Como de costumbre, ella se entretuvo un rato largo en chupársela de modo abundante y meticuloso. Siempre le gustó saborearle la polla bañada de sus propios jugos, inmediatamente luego de correrse. Fue necesario que los dos sofrenaran el deseo de acabar en ese instante. De cualquier forma, él sentía que mucho más no podría sofocar el volcán que le escocía las entrañas.

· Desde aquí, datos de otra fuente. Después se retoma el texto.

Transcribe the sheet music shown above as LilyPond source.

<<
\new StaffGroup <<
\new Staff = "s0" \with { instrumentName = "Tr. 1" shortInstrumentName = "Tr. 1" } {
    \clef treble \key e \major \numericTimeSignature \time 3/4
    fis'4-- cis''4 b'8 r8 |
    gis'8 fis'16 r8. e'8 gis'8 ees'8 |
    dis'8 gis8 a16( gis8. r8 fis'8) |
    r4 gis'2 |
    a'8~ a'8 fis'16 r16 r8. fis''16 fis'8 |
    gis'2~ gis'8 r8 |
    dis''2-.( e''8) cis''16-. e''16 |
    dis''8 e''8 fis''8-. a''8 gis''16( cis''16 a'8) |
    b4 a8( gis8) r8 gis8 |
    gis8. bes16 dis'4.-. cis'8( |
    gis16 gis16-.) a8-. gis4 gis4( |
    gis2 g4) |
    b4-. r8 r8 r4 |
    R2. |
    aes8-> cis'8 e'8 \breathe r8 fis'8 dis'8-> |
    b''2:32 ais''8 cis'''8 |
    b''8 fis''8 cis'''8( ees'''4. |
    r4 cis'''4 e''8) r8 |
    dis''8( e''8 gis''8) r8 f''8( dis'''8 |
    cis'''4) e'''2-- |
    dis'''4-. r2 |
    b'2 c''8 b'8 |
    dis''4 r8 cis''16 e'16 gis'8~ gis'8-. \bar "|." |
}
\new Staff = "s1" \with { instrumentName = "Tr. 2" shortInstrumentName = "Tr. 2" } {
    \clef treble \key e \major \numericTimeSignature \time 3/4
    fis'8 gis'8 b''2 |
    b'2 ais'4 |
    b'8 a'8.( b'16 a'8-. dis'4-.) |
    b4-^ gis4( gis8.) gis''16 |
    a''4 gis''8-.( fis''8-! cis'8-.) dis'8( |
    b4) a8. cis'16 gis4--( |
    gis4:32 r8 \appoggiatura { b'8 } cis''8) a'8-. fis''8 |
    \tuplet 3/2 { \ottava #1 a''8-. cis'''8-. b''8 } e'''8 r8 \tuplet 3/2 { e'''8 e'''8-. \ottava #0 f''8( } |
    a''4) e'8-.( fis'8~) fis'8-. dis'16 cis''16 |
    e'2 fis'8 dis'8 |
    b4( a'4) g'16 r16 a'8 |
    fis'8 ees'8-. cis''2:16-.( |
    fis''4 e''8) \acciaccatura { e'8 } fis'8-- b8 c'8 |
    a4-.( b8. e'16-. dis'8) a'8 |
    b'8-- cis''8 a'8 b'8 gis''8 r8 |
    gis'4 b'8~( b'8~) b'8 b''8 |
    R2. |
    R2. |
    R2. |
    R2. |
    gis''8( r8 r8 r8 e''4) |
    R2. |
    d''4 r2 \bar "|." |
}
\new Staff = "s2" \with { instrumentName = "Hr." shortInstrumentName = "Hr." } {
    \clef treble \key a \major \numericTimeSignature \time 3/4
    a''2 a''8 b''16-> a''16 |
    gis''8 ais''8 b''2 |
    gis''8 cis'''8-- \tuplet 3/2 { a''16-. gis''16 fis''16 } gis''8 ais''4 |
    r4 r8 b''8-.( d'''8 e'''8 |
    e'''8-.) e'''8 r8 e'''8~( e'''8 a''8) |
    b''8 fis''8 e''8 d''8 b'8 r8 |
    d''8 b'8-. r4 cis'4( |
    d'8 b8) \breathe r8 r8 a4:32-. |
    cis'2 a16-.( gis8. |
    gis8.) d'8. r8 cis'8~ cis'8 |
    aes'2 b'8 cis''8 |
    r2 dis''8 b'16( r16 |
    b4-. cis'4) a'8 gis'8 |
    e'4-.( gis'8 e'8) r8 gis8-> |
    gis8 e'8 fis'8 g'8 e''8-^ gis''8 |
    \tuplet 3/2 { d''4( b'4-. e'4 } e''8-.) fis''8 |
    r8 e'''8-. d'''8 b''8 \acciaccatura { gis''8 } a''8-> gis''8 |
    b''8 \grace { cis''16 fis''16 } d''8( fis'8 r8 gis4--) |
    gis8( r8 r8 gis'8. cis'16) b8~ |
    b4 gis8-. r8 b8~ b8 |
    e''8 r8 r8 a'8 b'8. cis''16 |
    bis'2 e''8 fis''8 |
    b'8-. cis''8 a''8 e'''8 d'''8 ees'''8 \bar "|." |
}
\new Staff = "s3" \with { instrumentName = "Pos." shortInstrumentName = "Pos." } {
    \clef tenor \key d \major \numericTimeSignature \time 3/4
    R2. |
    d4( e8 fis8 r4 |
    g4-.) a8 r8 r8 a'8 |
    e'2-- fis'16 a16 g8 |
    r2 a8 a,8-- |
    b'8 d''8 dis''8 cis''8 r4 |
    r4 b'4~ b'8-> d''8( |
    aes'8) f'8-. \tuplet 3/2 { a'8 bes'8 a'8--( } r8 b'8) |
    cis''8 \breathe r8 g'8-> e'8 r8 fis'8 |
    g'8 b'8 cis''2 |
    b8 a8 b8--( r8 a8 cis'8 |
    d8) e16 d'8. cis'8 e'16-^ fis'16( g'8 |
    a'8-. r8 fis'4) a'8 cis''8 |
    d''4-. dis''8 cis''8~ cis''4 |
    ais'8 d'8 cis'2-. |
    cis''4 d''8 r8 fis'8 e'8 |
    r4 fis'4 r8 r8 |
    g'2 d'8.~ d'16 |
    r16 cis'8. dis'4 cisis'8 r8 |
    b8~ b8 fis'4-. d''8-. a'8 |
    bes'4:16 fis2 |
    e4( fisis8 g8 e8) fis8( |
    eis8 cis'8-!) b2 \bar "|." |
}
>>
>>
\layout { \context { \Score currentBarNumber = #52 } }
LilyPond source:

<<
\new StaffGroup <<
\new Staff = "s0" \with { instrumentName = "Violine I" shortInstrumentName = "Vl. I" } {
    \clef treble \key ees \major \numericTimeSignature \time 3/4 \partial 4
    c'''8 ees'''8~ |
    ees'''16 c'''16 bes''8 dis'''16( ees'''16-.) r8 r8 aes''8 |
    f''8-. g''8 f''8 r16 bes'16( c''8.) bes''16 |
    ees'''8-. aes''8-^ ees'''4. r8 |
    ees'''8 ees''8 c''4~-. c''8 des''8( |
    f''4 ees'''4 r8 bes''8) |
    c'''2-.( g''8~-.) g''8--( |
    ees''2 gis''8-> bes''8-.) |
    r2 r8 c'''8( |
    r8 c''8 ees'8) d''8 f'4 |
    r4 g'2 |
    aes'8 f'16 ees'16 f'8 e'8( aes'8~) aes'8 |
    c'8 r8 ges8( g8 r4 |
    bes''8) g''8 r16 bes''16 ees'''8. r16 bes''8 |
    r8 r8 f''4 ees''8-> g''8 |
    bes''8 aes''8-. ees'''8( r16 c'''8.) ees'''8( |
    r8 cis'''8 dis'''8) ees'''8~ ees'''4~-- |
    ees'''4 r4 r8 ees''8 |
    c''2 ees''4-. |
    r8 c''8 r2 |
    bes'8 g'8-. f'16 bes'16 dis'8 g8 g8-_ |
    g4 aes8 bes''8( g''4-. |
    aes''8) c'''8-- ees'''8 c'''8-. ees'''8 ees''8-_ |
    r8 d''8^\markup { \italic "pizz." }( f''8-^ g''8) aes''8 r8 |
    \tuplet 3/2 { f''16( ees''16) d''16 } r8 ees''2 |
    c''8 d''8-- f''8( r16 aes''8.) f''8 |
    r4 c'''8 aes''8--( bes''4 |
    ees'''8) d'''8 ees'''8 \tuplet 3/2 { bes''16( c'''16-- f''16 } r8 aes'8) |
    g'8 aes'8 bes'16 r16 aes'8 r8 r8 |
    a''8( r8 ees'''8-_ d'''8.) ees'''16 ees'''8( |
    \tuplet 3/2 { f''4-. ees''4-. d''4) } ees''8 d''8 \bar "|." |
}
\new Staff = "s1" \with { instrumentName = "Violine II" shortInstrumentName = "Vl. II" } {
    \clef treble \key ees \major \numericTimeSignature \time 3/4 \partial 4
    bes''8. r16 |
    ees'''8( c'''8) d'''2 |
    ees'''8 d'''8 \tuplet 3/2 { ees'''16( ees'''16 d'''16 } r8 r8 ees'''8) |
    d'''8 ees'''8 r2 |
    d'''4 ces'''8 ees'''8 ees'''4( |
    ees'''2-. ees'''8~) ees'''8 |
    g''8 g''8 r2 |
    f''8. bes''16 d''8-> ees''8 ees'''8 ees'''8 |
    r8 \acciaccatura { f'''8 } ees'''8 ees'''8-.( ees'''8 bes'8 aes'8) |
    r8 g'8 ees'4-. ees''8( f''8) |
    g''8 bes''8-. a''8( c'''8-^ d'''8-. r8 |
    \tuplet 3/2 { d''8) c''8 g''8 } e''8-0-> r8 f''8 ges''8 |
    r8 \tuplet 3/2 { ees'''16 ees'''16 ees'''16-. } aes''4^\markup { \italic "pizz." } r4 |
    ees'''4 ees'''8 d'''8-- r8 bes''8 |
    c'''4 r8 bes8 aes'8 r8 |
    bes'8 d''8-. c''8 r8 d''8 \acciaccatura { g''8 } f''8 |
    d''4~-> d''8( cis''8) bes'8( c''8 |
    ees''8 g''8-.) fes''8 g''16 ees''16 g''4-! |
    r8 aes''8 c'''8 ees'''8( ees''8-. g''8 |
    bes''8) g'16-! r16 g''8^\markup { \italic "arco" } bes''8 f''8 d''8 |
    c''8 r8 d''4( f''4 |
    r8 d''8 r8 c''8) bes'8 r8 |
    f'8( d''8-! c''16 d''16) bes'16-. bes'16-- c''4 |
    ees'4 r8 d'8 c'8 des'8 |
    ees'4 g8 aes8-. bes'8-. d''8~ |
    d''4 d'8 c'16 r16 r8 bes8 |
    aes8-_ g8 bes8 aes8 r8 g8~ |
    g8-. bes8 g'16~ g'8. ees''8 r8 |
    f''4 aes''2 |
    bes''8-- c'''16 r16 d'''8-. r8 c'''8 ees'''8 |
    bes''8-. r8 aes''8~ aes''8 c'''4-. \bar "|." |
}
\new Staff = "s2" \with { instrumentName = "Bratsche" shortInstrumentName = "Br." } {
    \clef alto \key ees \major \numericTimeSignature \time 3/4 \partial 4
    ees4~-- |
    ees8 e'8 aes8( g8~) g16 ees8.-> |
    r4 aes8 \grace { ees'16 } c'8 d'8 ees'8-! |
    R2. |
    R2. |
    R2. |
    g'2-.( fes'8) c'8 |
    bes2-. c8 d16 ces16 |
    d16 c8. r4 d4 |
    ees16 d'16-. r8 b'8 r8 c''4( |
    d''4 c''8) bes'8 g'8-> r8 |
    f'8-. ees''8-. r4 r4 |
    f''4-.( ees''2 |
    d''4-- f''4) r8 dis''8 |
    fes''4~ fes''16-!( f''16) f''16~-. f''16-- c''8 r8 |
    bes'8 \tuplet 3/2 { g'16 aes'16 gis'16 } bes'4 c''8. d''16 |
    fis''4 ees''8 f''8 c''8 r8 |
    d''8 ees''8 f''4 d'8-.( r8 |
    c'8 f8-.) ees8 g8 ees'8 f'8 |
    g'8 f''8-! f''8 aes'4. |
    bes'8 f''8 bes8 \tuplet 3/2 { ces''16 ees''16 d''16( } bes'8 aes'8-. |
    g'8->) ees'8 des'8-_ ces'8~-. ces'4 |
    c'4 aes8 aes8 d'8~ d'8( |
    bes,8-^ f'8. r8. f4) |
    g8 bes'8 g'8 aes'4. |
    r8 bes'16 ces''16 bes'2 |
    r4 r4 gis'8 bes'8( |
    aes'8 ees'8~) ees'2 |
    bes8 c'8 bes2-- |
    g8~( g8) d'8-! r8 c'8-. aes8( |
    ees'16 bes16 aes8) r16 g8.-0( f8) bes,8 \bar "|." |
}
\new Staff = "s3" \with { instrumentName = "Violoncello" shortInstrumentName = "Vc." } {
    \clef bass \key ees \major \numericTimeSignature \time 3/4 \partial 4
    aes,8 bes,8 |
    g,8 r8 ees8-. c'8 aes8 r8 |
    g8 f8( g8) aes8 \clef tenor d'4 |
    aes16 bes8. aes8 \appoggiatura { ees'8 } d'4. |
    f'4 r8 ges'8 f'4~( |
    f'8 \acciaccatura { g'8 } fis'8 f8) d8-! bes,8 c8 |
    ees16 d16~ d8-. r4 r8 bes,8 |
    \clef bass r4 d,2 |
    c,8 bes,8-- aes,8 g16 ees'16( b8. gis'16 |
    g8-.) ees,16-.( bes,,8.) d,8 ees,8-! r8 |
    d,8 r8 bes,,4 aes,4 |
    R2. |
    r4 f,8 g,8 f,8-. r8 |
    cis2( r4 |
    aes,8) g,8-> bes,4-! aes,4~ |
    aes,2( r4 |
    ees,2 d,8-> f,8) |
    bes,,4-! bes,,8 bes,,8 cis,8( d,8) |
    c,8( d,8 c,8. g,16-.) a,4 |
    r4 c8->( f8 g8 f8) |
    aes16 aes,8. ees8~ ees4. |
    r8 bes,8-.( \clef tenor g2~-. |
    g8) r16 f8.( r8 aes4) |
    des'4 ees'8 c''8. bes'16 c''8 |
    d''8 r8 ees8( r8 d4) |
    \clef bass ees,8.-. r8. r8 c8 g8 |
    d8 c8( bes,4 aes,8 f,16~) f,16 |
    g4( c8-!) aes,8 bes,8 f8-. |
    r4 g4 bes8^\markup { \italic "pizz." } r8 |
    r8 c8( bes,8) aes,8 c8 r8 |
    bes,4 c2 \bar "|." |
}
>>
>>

La mesa de la cocina fue el destino ulterior. La hizo yacer sobre su espalda y le colocó las piernas sobre sus hombros. Así posiblemente lograra contenerse un poco más. Acortada las dimensiones, ella lo recibió con un gruñido de satisfacción sintiéndolo hasta la garganta. Él le sobó las tetas, se las pellizcó, las retorció. Se aferró a su cintura, a sus caderas enardecidas, le acarició el querido vientre. Cuando la vio traspuesta, comenzó a acariciarle el clítoris para ayudarle a obtener su próximo orgasmo. Ella lo urgió para que acabaran al unísono. Lo alentó con soez algarabía a que le regalara toda su simiente, que la bañara, que la rebalsara de tibiezas. Ninguno de los dos pudo más y en ese instante, una mutua centella los traspasó hasta borronear todos los contornos, hasta allanar todas las individualidades, disolviendo la noción misma de ser. Y en renovado prodigio, se les despegó el alma del cuerpo para fundirse en una única melodía. Esa, la que sostiene el Universo.

Extenuados por el esfuerzo pero aún más por la emoción, se quedaron largo rato abrazados. Sin decir nada. Las respiraciones se fueron aquietando, los corazones se recobraron de su fugaz extravío. Ella miró a su marido y sintió rejuvenecer las promesas formuladas tanto tiempo ha. El levantó el rostro y volvió a ver a aquella niña que caminaba radiante por la nave central de la parroquia del barrio que los vio crecer. Y se felicitó por su promesa de entonces.

Hay veces que una lección de anatomía es el mejor atajo a una lección de vida. Es una lástima que nos olvidemos de conmemorarlo con mayor frecuencia.